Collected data
──────────────────────────────

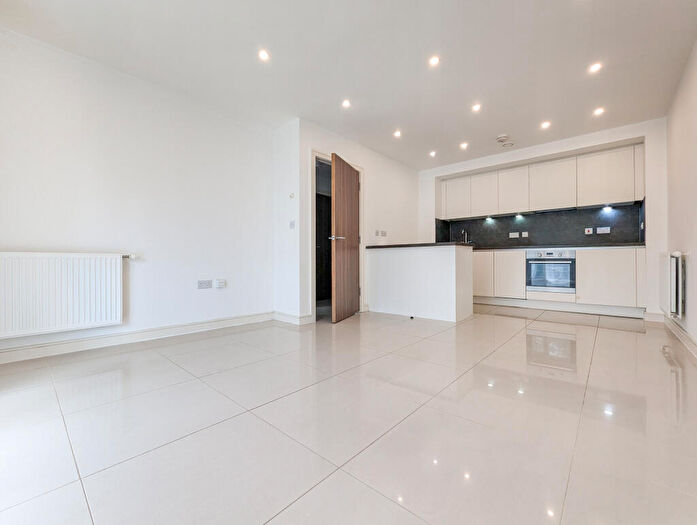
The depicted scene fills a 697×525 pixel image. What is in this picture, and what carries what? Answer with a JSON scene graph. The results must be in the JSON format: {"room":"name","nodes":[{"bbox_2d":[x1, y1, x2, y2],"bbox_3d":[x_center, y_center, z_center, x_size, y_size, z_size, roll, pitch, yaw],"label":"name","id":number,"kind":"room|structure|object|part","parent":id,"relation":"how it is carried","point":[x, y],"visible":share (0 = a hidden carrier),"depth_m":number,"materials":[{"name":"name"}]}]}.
{"room":"kitchen","nodes":[
{"label":"kitchen","id":0,"kind":"room"},
{"bbox_2d":[0,25,273,357],"bbox_3d":[-2.061,-0.505,2.531,0.174,2.503,3.075,0,0,42],"label":"left wall","id":1,"kind":"structure","parent":0,"point":[57,238],"depth_m":2.46,"materials":[{"name":"white paint"}]},
{"bbox_2d":[0,251,128,338],"bbox_3d":[-2.383,0.242,2.068,0.090,0.600,1.048,0,0,42],"label":"radiator","id":2,"kind":"object","parent":1,"relation":"attached to","point":[63,310],"visible":0.99,"depth_m":2.08,"materials":[{"name":"white metal"}]},
{"bbox_2d":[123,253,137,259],"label":"radiator valve","id":3,"kind":"object","parent":2,"relation":"attached to","point":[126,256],"visible":0.77,"depth_m":2.40,"materials":[{"name":"silver metal"}]},
{"bbox_2d":[0,312,272,363],"bbox_3d":[-2.080,0.705,2.411,0.019,0.100,2.826,0,0,42],"label":"baseboard","id":4,"kind":"structure","parent":1,"relation":"attached to","point":[32,351],"depth_m":2.40,"materials":[{"name":"white paint"}]},
{"bbox_2d":[197,279,211,288],"bbox_3d":[-1.572,0.243,2.867,0.012,0.088,0.126,0,0,42],"label":"wall socket","id":5,"kind":"object","parent":1,"relation":"attached to","point":[202,283],"visible":0.98,"depth_m":2.86,"materials":[{"name":"white plastic"}]},
{"bbox_2d":[215,278,225,287],"bbox_3d":[-1.458,0.244,2.998,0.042,0.096,0.095,0,0,42],"label":"wall socket","id":6,"kind":"object","parent":1,"relation":"attached to","point":[220,283],"visible":0.99,"depth_m":2.98,"materials":[{"name":"white plastic"}]},
{"bbox_2d":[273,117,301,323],"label":"side wall","id":7,"kind":"structure","parent":0,"point":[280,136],"depth_m":3.30,"materials":[{"name":"white paint"}]},
{"bbox_2d":[289,220,294,228],"bbox_3d":[-0.702,-0.466,3.275,0.074,0.106,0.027,0,0,42],"label":"light switch","id":8,"kind":"object","parent":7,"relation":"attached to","point":[292,224],"visible":0.99,"depth_m":3.27,"materials":[{"name":"white plastic"}]},
{"bbox_2d":[289,192,294,197],"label":"thermostat","id":9,"kind":"object","parent":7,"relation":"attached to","point":[292,195],"visible":0.99,"depth_m":3.26,"materials":[{"name":"white"}]},
{"bbox_2d":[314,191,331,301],"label":"dark hallway door","id":10,"kind":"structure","parent":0,"point":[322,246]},
{"bbox_2d":[0,304,696,524],"bbox_3d":[0.574,0.820,2.600,4.481,0.106,6.699,0,0,42],"label":"floor","id":11,"kind":"structure","parent":0,"point":[315,492],"depth_m":1.23,"materials":[{"name":"tile"}]},
{"bbox_2d":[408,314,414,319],"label":"door stop","id":12,"kind":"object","parent":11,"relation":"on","point":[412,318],"visible":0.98,"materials":[{"name":"black rubber"}]},
{"bbox_2d":[367,244,473,321],"bbox_3d":[1.001,0.263,3.831,1.418,0.954,0.716,0,0,42],"label":"kitchen island","id":13,"kind":"object","parent":11,"relation":"on","point":[381,268],"visible":0.99,"depth_m":3.47,"materials":[{"name":"white paint"}]},
{"bbox_2d":[367,241,473,248],"bbox_3d":[1.047,-0.223,3.949,1.498,0.044,0.827,0,0,42],"label":"island countertop","id":14,"kind":"structure","parent":13,"relation":"on","point":[391,245],"depth_m":3.53,"materials":[{"name":"black stone"}]},
{"bbox_2d":[471,246,645,316],"bbox_3d":[2.857,0.256,4.243,2.781,0.890,0.636,0,0,42],"label":"base cabinets","id":15,"kind":"object","parent":11,"relation":"on","point":[523,261],"visible":0.69,"depth_m":3.62,"materials":[{"name":"white"}]},
{"bbox_2d":[525,249,575,292],"bbox_3d":[3.125,0.135,4.065,0.609,0.614,0.543,0,0,42],"label":"oven","id":16,"kind":"object","parent":15,"relation":"in","point":[536,283],"visible":0.92,"depth_m":3.90,"materials":[{"name":"silver metal"}]},
{"bbox_2d":[473,242,644,249],"bbox_3d":[2.951,-0.218,4.264,2.905,0.039,0.680,0,0,42],"label":"countertop","id":17,"kind":"structure","parent":15,"relation":"on","point":[606,244],"depth_m":3.72,"materials":[{"name":"black stone"}]},
{"bbox_2d":[461,230,467,242],"bbox_3d":[2.167,-0.421,4.906,0.097,0.363,0.227,0,0,42],"label":"tap","id":18,"kind":"object","parent":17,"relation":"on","point":[466,235],"visible":0.76,"depth_m":4.95,"materials":[{"name":"silver metal"}]},
{"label":"lower cabinet door","id":19,"kind":"part","parent":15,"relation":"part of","materials":[{"name":"white"}]},
{"bbox_2d":[1,0,696,169],"bbox_3d":[0.471,-1.782,2.413,4.344,0.118,6.204,0,0,42],"label":"ceiling","id":20,"kind":"structure","parent":0,"point":[497,129],"depth_m":2.24,"materials":[{"name":"white paint"}]},
{"bbox_2d":[257,49,269,60],"bbox_3d":[-0.720,-1.753,2.225,0.097,0.007,0.097,0,0,42],"label":"ceiling light","id":21,"kind":"object","parent":20,"relation":"in","point":[262,55],"visible":0.98,"depth_m":2.22,"materials":[{"name":"white"}]},
{"bbox_2d":[341,99,350,107],"bbox_3d":[-0.024,-1.755,2.908,0.102,0.007,0.103,0,0,42],"label":"ceiling light","id":22,"kind":"object","parent":20,"relation":"in","point":[346,104],"visible":0.98,"depth_m":2.91,"materials":[{"name":"white"}]},
{"bbox_2d":[393,130,401,137],"bbox_3d":[0.678,-1.758,3.603,0.116,0.011,0.116,0,0,42],"label":"ceiling light","id":23,"kind":"object","parent":20,"relation":"in","point":[399,133],"visible":0.98,"depth_m":3.60,"materials":[{"name":"white"}]},
{"bbox_2d":[429,150,436,156],"bbox_3d":[1.381,-1.768,4.284,0.117,0.023,0.116,0,0,42],"label":"ceiling light","id":24,"kind":"object","parent":20,"relation":"in","point":[432,153],"visible":0.98,"depth_m":4.28,"materials":[{"name":"white"}]},
{"bbox_2d":[428,55,439,65],"bbox_3d":[0.755,-1.768,2.307,0.097,0.008,0.096,0,0,42],"label":"ceiling light","id":25,"kind":"object","parent":20,"relation":"in","point":[434,61],"visible":0.98,"depth_m":2.30,"materials":[{"name":"white"}]},
{"bbox_2d":[459,141,468,148],"bbox_3d":[1.749,-1.760,3.963,0.121,0.019,0.120,0,0,42],"label":"ceiling light","id":26,"kind":"object","parent":20,"relation":"in","point":[463,146],"visible":0.98,"depth_m":3.96,"materials":[{"name":"white"}]},
{"bbox_2d":[471,103,481,111],"bbox_3d":[1.460,-1.760,2.988,0.106,0.008,0.105,0,0,42],"label":"ceiling light","id":27,"kind":"object","parent":20,"relation":"in","point":[476,107],"visible":0.98,"depth_m":2.99,"materials":[{"name":"white"}]},
{"bbox_2d":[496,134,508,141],"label":"smoke detector","id":28,"kind":"object","parent":20,"relation":"attached to","point":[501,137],"visible":0.99,"depth_m":3.64,"materials":[{"name":"white plastic"}]},
{"bbox_2d":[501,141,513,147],"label":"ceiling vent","id":29,"kind":"object","parent":20,"relation":"attached to","point":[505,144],"visible":0.99,"depth_m":3.90,"materials":[{"name":"white"}]},
{"bbox_2d":[540,120,550,128],"bbox_3d":[2.530,-1.757,3.362,0.117,0.014,0.116,0,0,42],"label":"ceiling light","id":30,"kind":"object","parent":20,"relation":"in","point":[543,124],"visible":0.98,"depth_m":3.36,"materials":[{"name":"white"}]},
{"bbox_2d":[588,62,601,72],"bbox_3d":[2.239,-1.760,2.376,0.103,0.008,0.102,0,0,42],"label":"ceiling light","id":31,"kind":"object","parent":20,"relation":"in","point":[595,67],"visible":0.98,"depth_m":2.37,"materials":[{"name":"white"}]},
{"bbox_2d":[593,107,604,115],"bbox_3d":[2.936,-1.765,3.070,0.106,0.010,0.105,0,0,42],"label":"ceiling light","id":32,"kind":"object","parent":20,"relation":"in","point":[598,111],"visible":0.98,"depth_m":3.07,"materials":[{"name":"white"}]},
{"bbox_2d":[287,118,419,324],"bbox_3d":[0.406,-0.531,4.300,0.142,2.506,2.775,0,0,42],"label":"door wall","id":33,"kind":"structure","parent":0,"point":[368,162],"depth_m":4.07,"materials":[{"name":"white paint"}]},
{"bbox_2d":[273,311,313,324],"bbox_3d":[-0.716,0.699,3.325,0.616,0.105,0.157,0,0,42],"label":"baseboard","id":34,"kind":"structure","parent":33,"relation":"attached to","point":[284,316],"depth_m":3.25,"materials":[{"name":"white paint"}]},
{"bbox_2d":[311,152,362,321],"bbox_3d":[-0.162,-0.300,3.696,0.164,2.084,0.935,0,0,42],"label":"door frame","id":35,"kind":"structure","parent":33,"relation":"in","point":[317,153],"depth_m":3.40,"materials":[{"name":"white paint"}]},
{"bbox_2d":[330,154,360,322],"bbox_3d":[-0.012,-0.288,3.514,0.148,2.056,0.756,0,0,22],"label":"door","id":36,"kind":"structure","parent":35,"relation":"attached to","point":[350,183],"depth_m":3.41,"materials":[{"name":"brown wood"}]},
{"bbox_3d":[-0.158,-0.308,3.377,0.166,0.066,0.160,0,0,22],"label":"door handle","id":37,"kind":"part","parent":36,"relation":"part of","materials":[{"name":"silver metal"}]},
{"bbox_2d":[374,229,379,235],"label":"light switch","id":38,"kind":"object","parent":33,"relation":"attached to","point":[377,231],"visible":0.99,"depth_m":4.19,"materials":[{"name":"white plastic"}]},
{"bbox_2d":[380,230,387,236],"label":"light switch","id":39,"kind":"object","parent":33,"relation":"attached to","point":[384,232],"visible":0.99,"depth_m":4.41,"materials":[{"name":"white plastic"}]},
{"bbox_2d":[419,118,666,318],"bbox_3d":[2.747,-0.544,4.511,3.500,2.531,0.436,0,0,42],"label":"back wall","id":40,"kind":"structure","parent":0,"point":[488,162],"depth_m":3.48,"materials":[{"name":"white paint"}]},
{"bbox_2d":[434,200,644,247],"bbox_3d":[3.127,-0.546,4.558,2.643,0.581,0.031,0,0,42],"label":"backsplash","id":41,"kind":"structure","parent":40,"relation":"attached to","point":[595,227],"depth_m":4.34,"materials":[{"name":"black"}]},
{"bbox_2d":[509,231,518,237],"bbox_3d":[2.907,-0.467,4.598,0.139,0.102,0.019,0,0,42],"label":"socket","id":42,"kind":"object","parent":41,"relation":"attached to","point":[517,234],"visible":0.99,"depth_m":4.60,"materials":[{"name":"white plastic"}]},
{"bbox_2d":[521,231,528,237],"bbox_3d":[3.066,-0.468,4.541,0.117,0.104,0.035,0,0,42],"label":"socket","id":43,"kind":"object","parent":41,"relation":"attached to","point":[524,235],"visible":0.99,"depth_m":4.54,"materials":[{"name":"white plastic"}]},
{"bbox_2d":[584,227,592,234],"bbox_3d":[3.742,-0.476,4.083,0.100,0.102,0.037,0,0,42],"label":"switch","id":44,"kind":"object","parent":41,"relation":"attached to","point":[590,230],"visible":0.98,"depth_m":4.08,"materials":[{"name":"white plastic"}]},
{"bbox_2d":[597,226,610,233],"bbox_3d":[3.833,-0.470,3.935,0.162,0.090,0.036,0,0,42],"label":"socket","id":45,"kind":"object","parent":41,"relation":"attached to","point":[602,228],"visible":0.99,"depth_m":3.93,"materials":[{"name":"white plastic"}]},
{"bbox_2d":[439,142,646,218],"bbox_3d":[2.962,-1.187,4.432,2.815,0.791,0.349,0,0,42],"label":"upper cabinets","id":46,"kind":"object","parent":40,"relation":"attached to","point":[621,191],"visible":0.95,"depth_m":4.03,"materials":[{"name":"white"}]},
{"bbox_3d":[2.370,-1.188,4.624,0.466,0.691,0.211,0,0,42],"label":"upper cabinet door","id":47,"kind":"part","parent":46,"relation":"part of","materials":[{"name":"white"}]},
{"bbox_2d":[485,216,492,222],"bbox_3d":[2.579,-0.777,4.803,0.127,0.075,0.104,0,0,42],"label":"under-cabinet light","id":48,"kind":"object","parent":46,"relation":"attached to","point":[488,219],"visible":0.98,"depth_m":4.80,"materials":[{"name":"white"}]},
{"bbox_2d":[515,213,523,218],"bbox_3d":[3.001,-0.800,4.605,0.132,0.069,0.112,0,0,42],"label":"under-cabinet light","id":49,"kind":"object","parent":46,"relation":"attached to","point":[519,217],"visible":0.98,"depth_m":4.60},
{"bbox_2d":[602,205,612,211],"bbox_3d":[3.842,-0.786,3.897,0.113,0.069,0.093,0,0,42],"label":"under-cabinet light","id":50,"kind":"object","parent":46,"relation":"attached to","point":[606,208],"visible":0.98,"depth_m":3.89,"materials":[{"name":"white"}]},
{"bbox_2d":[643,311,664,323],"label":"baseboard","id":51,"kind":"structure","parent":40,"relation":"attached to","point":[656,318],"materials":[{"name":"white paint"}]},
{"bbox_2d":[665,38,696,353],"bbox_3d":[2.089,-0.524,1.182,0.140,2.539,5.465,0,0,42],"label":"right wall","id":52,"kind":"structure","parent":0,"point":[693,303],"depth_m":2.41,"materials":[{"name":"white paint"}]},
{"bbox_2d":[658,251,685,317],"bbox_3d":[3.256,0.217,2.688,0.106,0.612,0.827,0,0,42],"label":"radiator","id":53,"kind":"object","parent":52,"relation":"attached to","point":[677,267],"visible":0.97,"depth_m":2.43,"materials":[{"name":"white metal"}]},
{"bbox_2d":[661,314,696,360],"bbox_3d":[2.025,0.686,1.239,0.022,0.107,4.804,0,0,42],"label":"baseboard","id":54,"kind":"structure","parent":52,"relation":"attached to","point":[678,331],"depth_m":2.38,"materials":[{"name":"white paint"}]}
]}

──────────────────────────────

● **Exercise requirements**
Go over the data and return every line that includes the word "kitchen".

● **Worked solution**
{"room":"kitchen","nodes":[
{"label":"kitchen","id":0,"kind":"room"},
{"bbox_2d":[367,244,473,321],"bbox_3d":[1.001,0.263,3.831,1.418,0.954,0.716,0,0,42],"label":"kitchen island","id":13,"kind":"object","parent":11,"relation":"on","point":[381,268],"visible":0.99,"depth_m":3.47,"materials":[{"name":"white paint"}]},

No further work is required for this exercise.